Please give the entries again in full and exactly, without any picture.

AVAILABLE RECORDS Start Marker

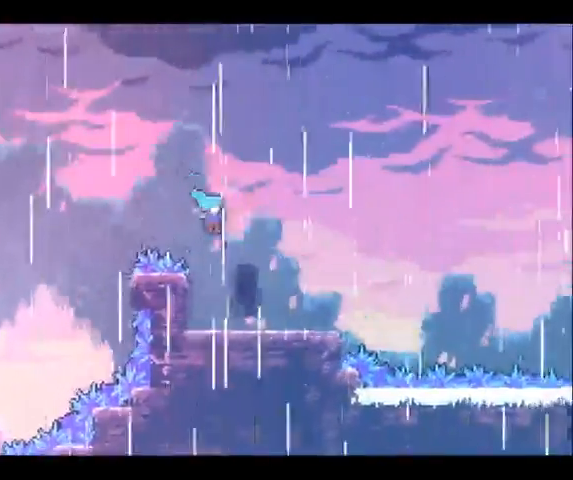
{"dt_ms": 500, "buttons": [], "left_stick": "right", "right_stick": "center", "button_events": []}
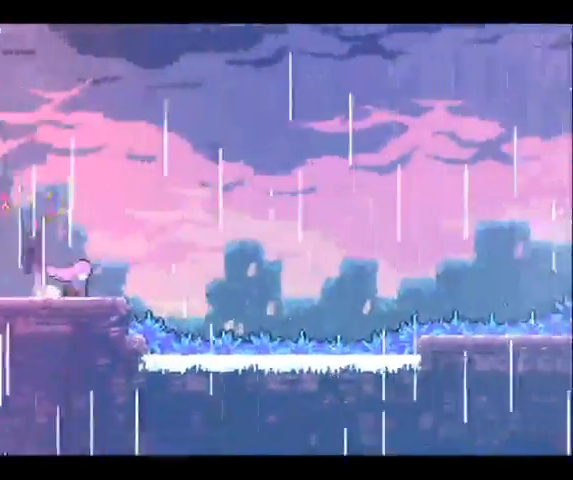
{"dt_ms": 500, "buttons": [], "left_stick": "right", "right_stick": "center", "button_events": []}
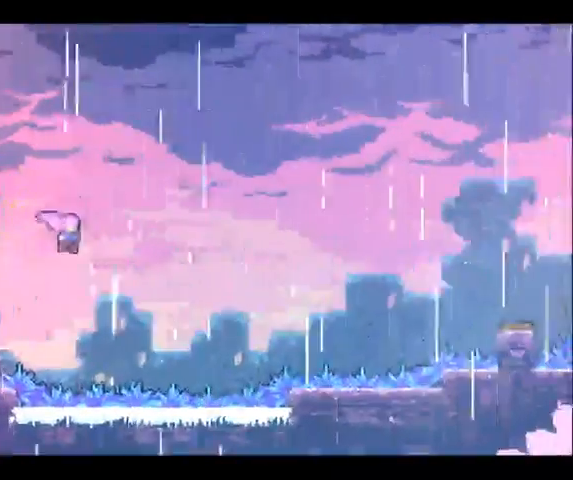
{"dt_ms": 500, "buttons": [], "left_stick": "right", "right_stick": "center", "button_events": []}
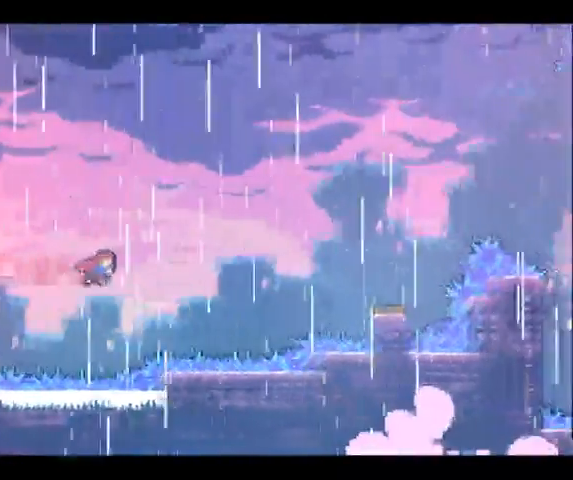
{"dt_ms": 500, "buttons": [], "left_stick": "up-right", "right_stick": "center", "button_events": []}
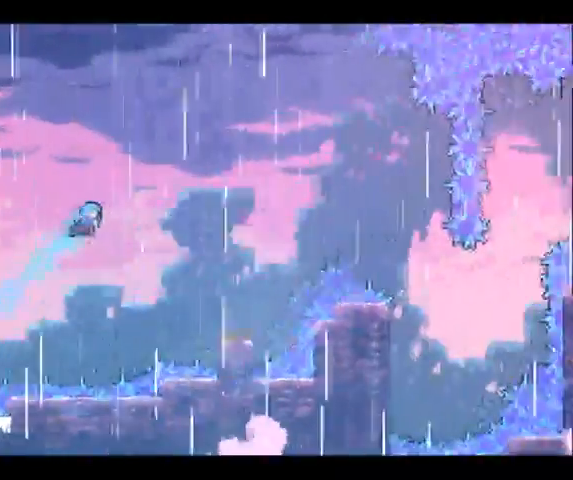
{"dt_ms": 500, "buttons": [], "left_stick": "up-right", "right_stick": "center", "button_events": []}
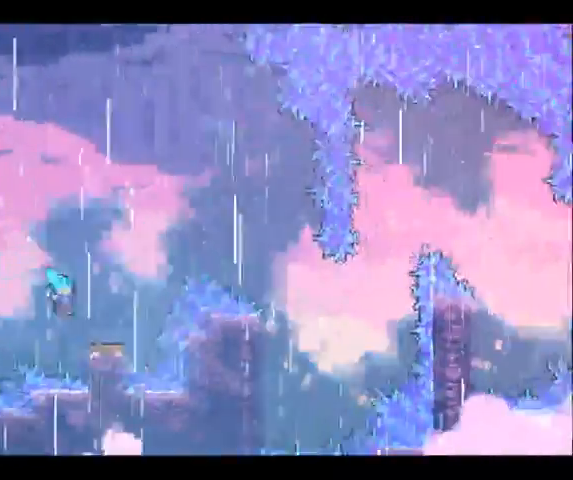
{"dt_ms": 500, "buttons": [], "left_stick": "up-right", "right_stick": "center", "button_events": []}
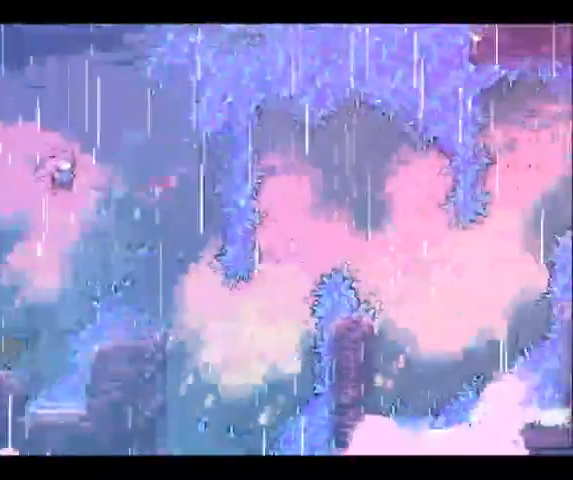
{"dt_ms": 500, "buttons": [], "left_stick": "up-right", "right_stick": "center", "button_events": []}
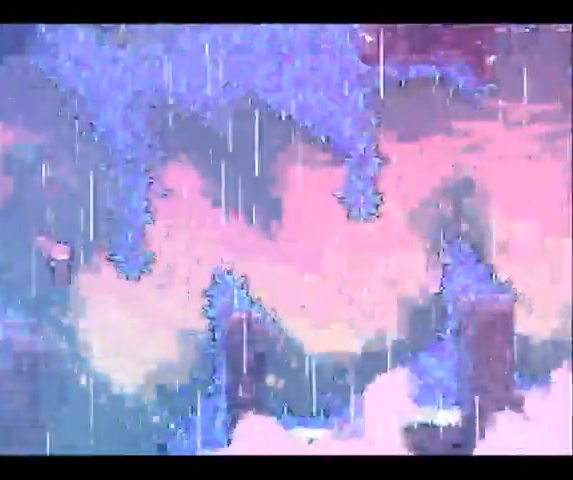
{"dt_ms": 500, "buttons": [], "left_stick": "up-right", "right_stick": "center", "button_events": []}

AVAILABLE RECORDS End Marker

ANSWER TO THE EXERCISE -
{"dt_ms": 500, "buttons": [], "left_stick": "right", "right_stick": "center", "button_events": []}
{"dt_ms": 500, "buttons": [], "left_stick": "right", "right_stick": "center", "button_events": []}
{"dt_ms": 500, "buttons": [], "left_stick": "right", "right_stick": "center", "button_events": []}
{"dt_ms": 500, "buttons": [], "left_stick": "up-right", "right_stick": "center", "button_events": []}
{"dt_ms": 500, "buttons": [], "left_stick": "up-right", "right_stick": "center", "button_events": []}
{"dt_ms": 500, "buttons": [], "left_stick": "up-right", "right_stick": "center", "button_events": []}
{"dt_ms": 500, "buttons": [], "left_stick": "up-right", "right_stick": "center", "button_events": []}
{"dt_ms": 500, "buttons": [], "left_stick": "up-right", "right_stick": "center", "button_events": []}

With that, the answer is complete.